Task statement:
Go through the material below and copy all lines with "Koşulları".

Extracted data:
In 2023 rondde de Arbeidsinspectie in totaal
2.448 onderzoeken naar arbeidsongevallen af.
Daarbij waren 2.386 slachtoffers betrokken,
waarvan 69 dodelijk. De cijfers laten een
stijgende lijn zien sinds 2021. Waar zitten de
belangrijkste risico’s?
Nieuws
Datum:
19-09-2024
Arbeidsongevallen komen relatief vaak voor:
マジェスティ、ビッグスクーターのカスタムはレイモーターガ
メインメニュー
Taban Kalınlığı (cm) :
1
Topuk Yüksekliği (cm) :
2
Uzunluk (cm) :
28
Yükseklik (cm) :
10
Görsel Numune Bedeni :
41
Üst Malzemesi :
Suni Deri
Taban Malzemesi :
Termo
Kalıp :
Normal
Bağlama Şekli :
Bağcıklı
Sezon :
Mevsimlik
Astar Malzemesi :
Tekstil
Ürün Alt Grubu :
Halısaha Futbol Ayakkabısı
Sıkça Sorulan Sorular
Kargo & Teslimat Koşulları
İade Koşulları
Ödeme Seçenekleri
...
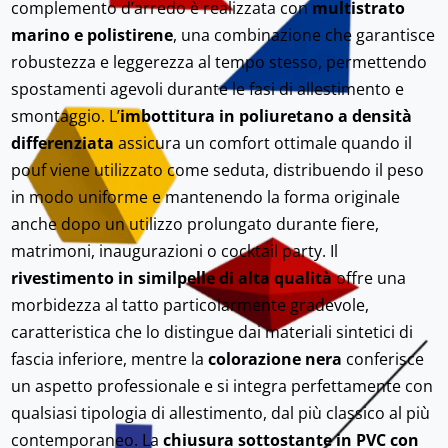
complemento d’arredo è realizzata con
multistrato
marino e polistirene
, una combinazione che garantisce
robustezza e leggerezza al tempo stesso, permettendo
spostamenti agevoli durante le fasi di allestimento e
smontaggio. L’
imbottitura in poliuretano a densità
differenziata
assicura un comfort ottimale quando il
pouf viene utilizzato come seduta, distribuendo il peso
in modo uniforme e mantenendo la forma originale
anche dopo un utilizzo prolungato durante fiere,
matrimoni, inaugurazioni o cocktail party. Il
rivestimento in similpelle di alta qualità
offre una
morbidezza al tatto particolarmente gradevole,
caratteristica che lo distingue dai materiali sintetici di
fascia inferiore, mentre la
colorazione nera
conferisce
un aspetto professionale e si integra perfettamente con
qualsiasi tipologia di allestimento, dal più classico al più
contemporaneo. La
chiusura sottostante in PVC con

Answer:
Kargo & Teslimat Koşulları
İade Koşulları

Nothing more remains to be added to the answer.